Napoleon statue in London conserved ahead of 200th anniversary of his death

Apsley House prepares for its reopening
Apsley House prepares for its reopening
PA Media

A statue and death mask of Napoleon kept at the former London residence of the Duke of Wellington have been cleaned and conserved ahead of the 200th anniversary of the French emperor’s death.

The mask of the military leader’s face was made upon his death on May 5 1821, while the Napoleon As Mars The Peacemaker statue was sculpted between 1802 and 1806.

English Heritage staff at Apsley House near Hyde Park have worked to keep the items in good condition ahead of the site’s reopening later this month.
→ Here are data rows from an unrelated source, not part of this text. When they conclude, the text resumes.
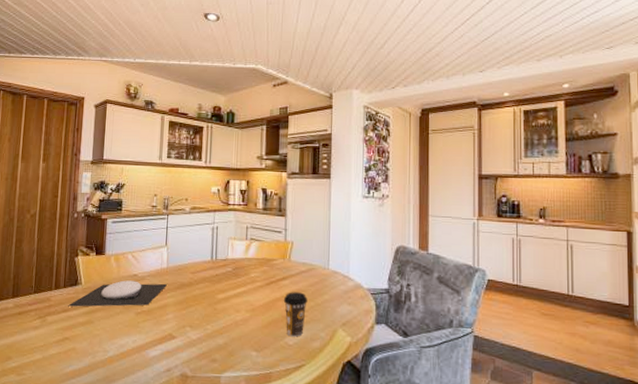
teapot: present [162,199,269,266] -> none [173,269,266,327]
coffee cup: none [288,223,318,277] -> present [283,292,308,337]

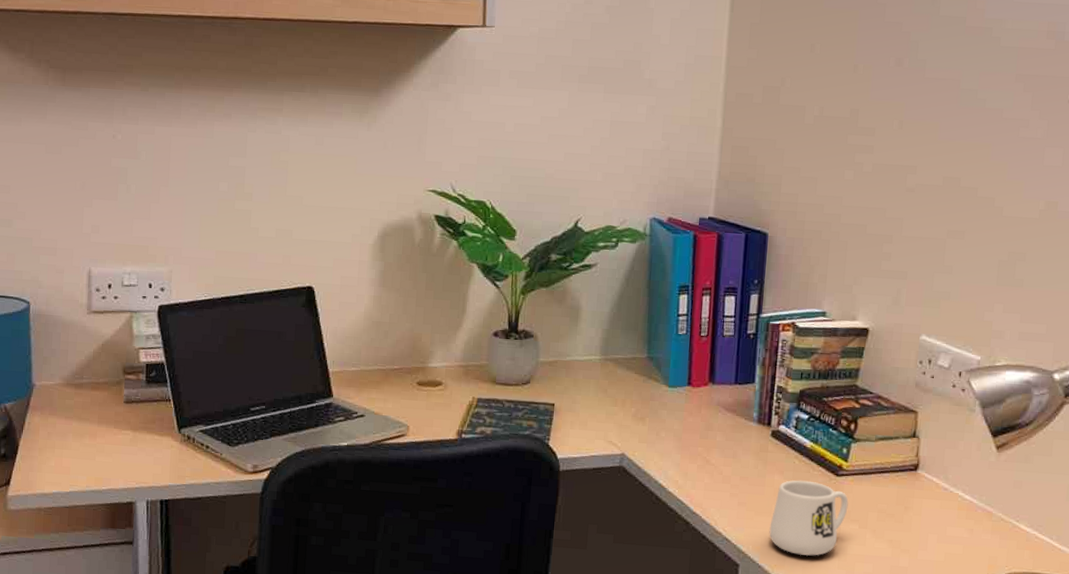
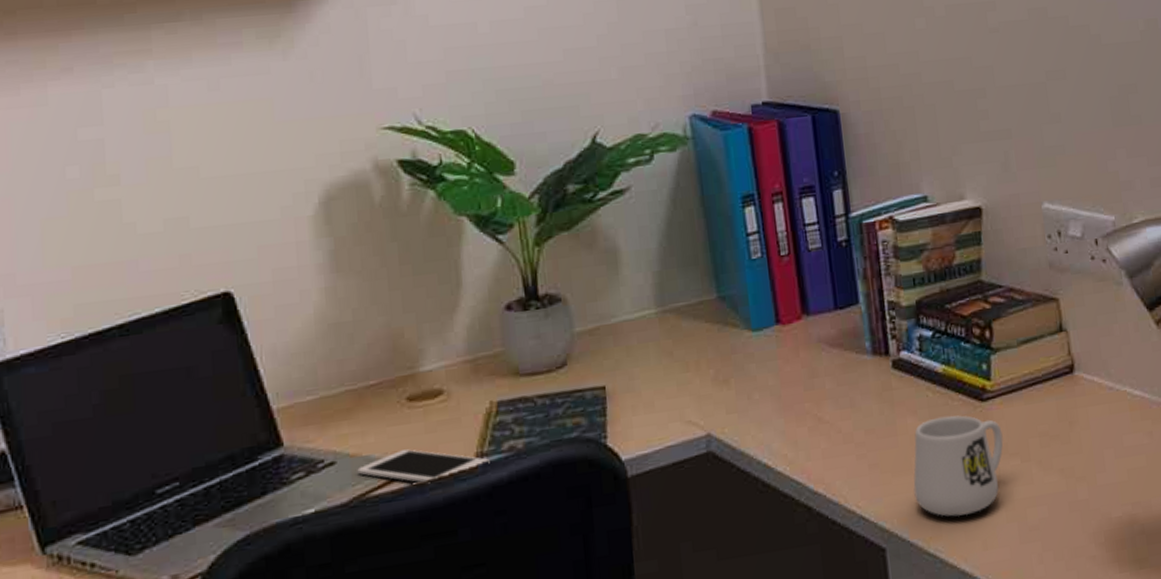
cell phone: none [378,417,466,444] -> present [357,449,490,484]

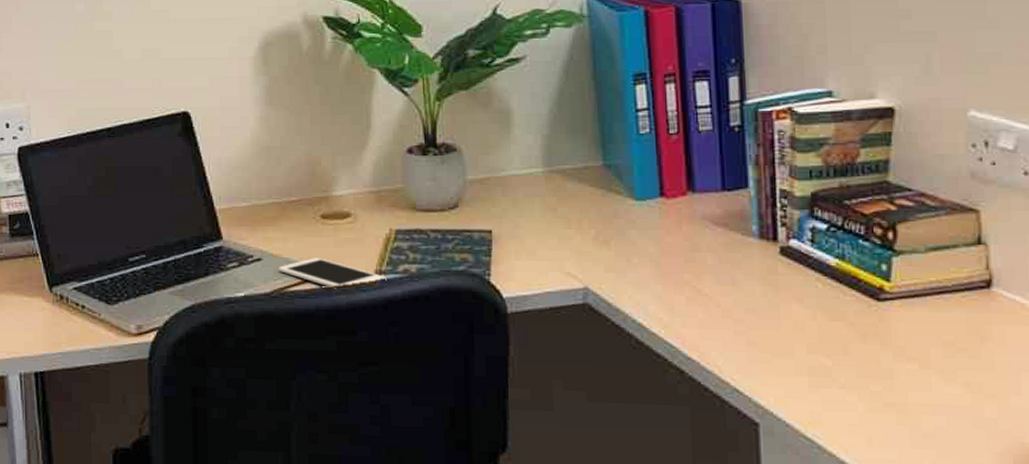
mug: present [913,415,1004,517] -> none [794,309,900,409]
Wednesday will mark 200 years since Napoleon died at the age of 51.

Staff have worked to keep the statue in good condition

The bronze death mask is a direct impression of Napoleon’s face when he died.

The statue, which stands at over 11ft tall, was crafted by Italian artist Antonio Canova, and depicts the 5ft 6in Napoleon as the Roman god Mars holding an orb in his right hand and a staff in his left.

It did not arrive in Paris until 1811, but Napoleon did not like the statue, declaring it “too athletic”, and it was never displayed in public.

The bronze face mask is an impression of Napoleon's face when he died

After the Battle of Waterloo in 1815, in which Napoleon was defeated by the Duke of Wellington, it was bought by the British Government and given to Wellington as a gift.

It is displayed at the foot of the principal staircase at Apsley House, which will reopen to the public on Wednesday May 19.